▶ **Work order**
Rewrite the records below, switching "series" to "data set" everywhere and changing nothing else. Leave out the pictures.

▶ **Data supplied**
☆ ☆ ☆ ☆
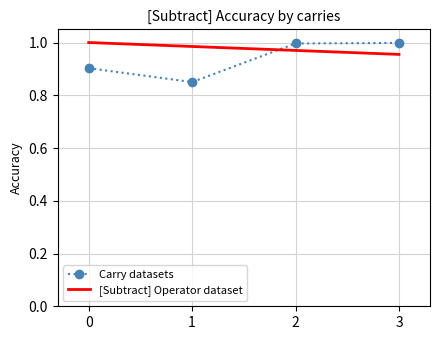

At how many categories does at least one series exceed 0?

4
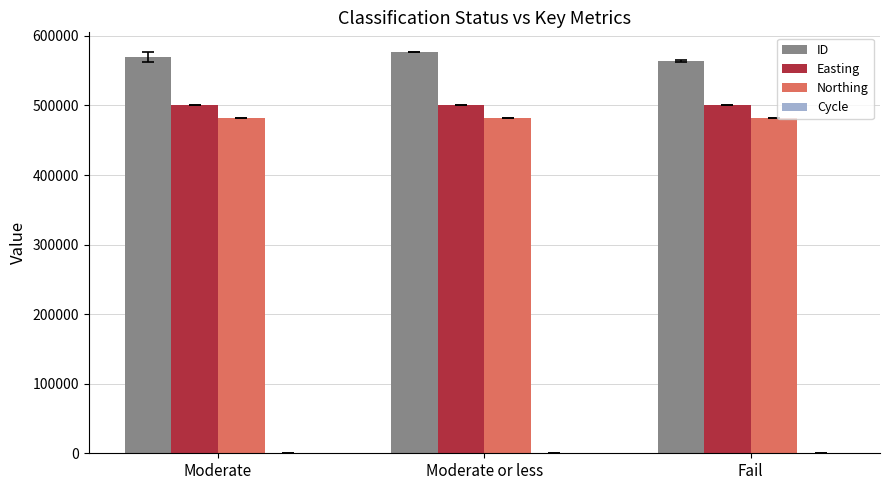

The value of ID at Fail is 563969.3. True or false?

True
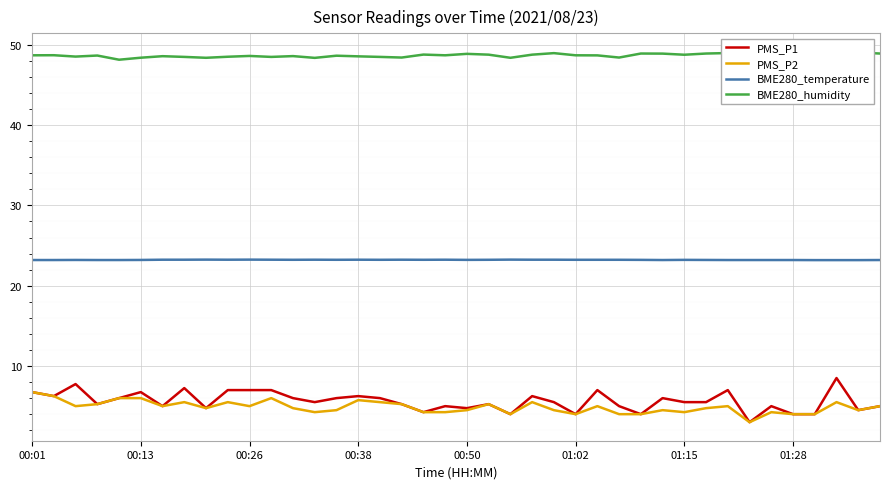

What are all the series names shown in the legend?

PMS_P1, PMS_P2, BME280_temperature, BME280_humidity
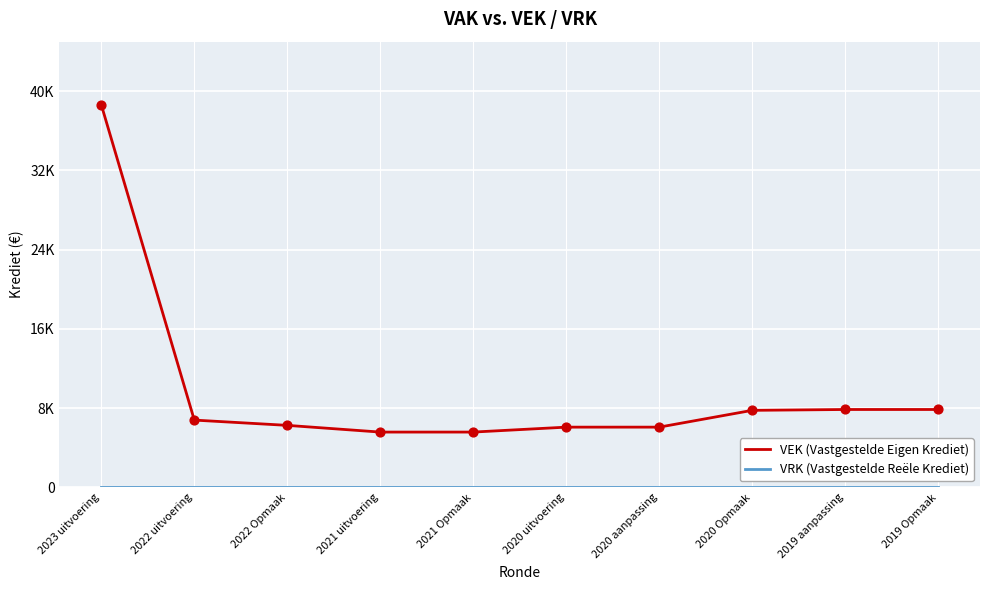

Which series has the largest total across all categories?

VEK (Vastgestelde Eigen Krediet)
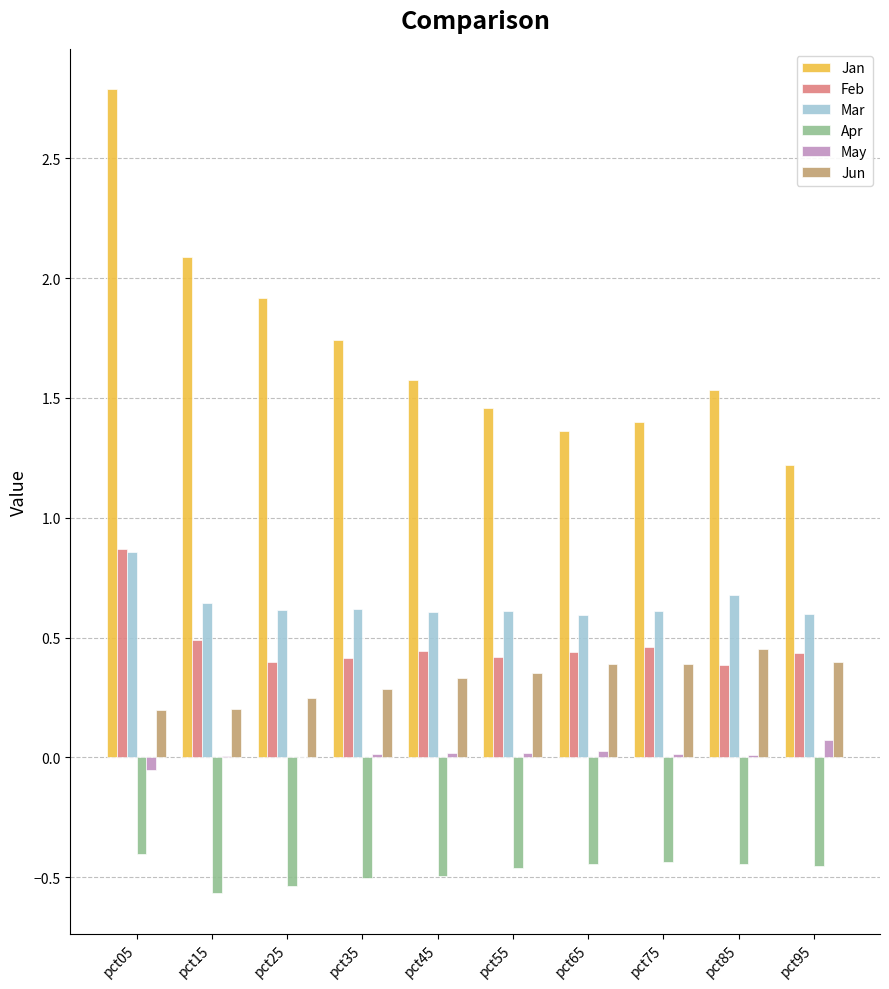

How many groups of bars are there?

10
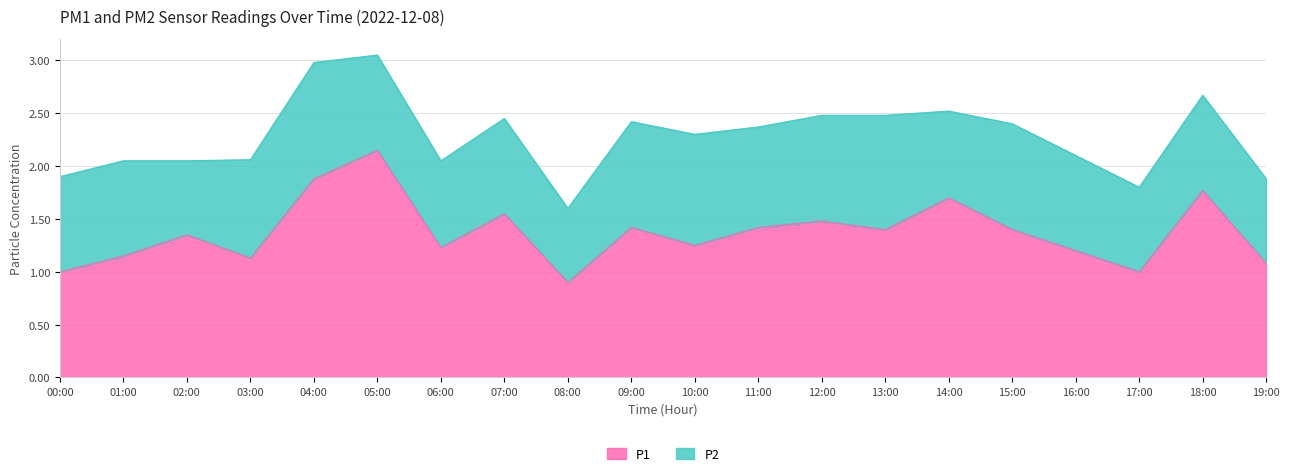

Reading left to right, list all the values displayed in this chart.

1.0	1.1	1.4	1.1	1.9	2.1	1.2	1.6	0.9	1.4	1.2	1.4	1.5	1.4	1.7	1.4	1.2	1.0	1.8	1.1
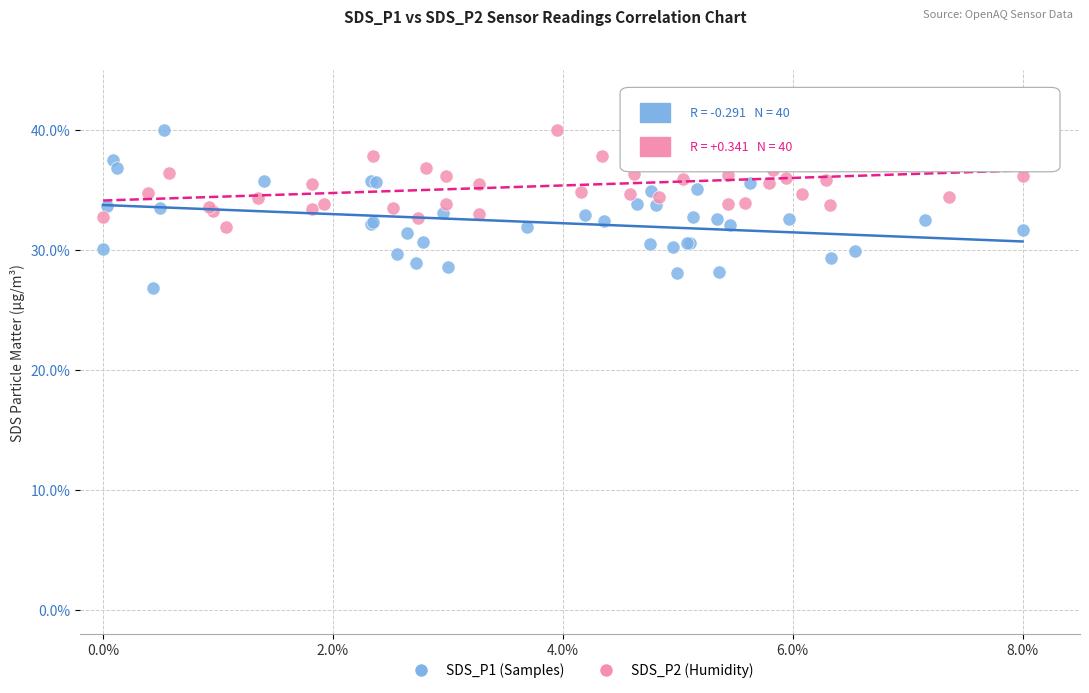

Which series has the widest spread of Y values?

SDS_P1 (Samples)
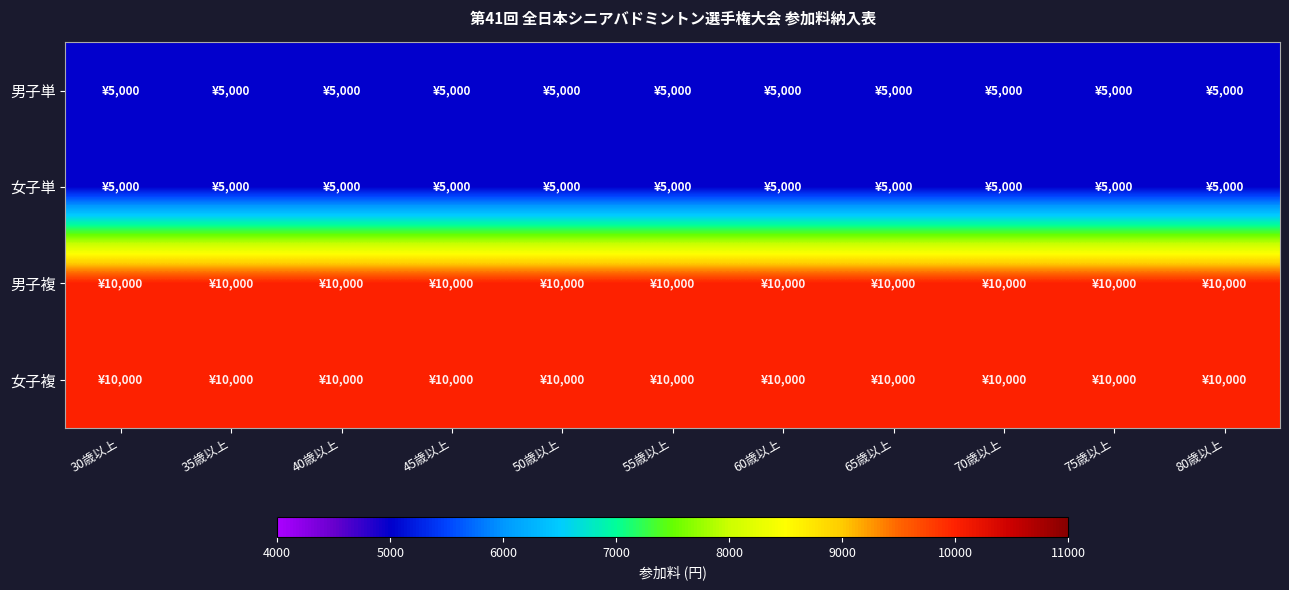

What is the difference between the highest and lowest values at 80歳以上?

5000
☆ ☆ ☆ ☆
▶ **Answer section**
At how many categories does at least one data set exceed 0?

4

The value of ID at Fail is 563969.3. True or false?

True

What are all the data set names shown in the legend?

PMS_P1, PMS_P2, BME280_temperature, BME280_humidity

Which data set has the largest total across all categories?

VEK (Vastgestelde Eigen Krediet)

How many groups of bars are there?

10

Reading left to right, list all the values displayed in this chart.

1.0	1.1	1.4	1.1	1.9	2.1	1.2	1.6	0.9	1.4	1.2	1.4	1.5	1.4	1.7	1.4	1.2	1.0	1.8	1.1

Which data set has the widest spread of Y values?

SDS_P1 (Samples)

What is the difference between the highest and lowest values at 80歳以上?

5000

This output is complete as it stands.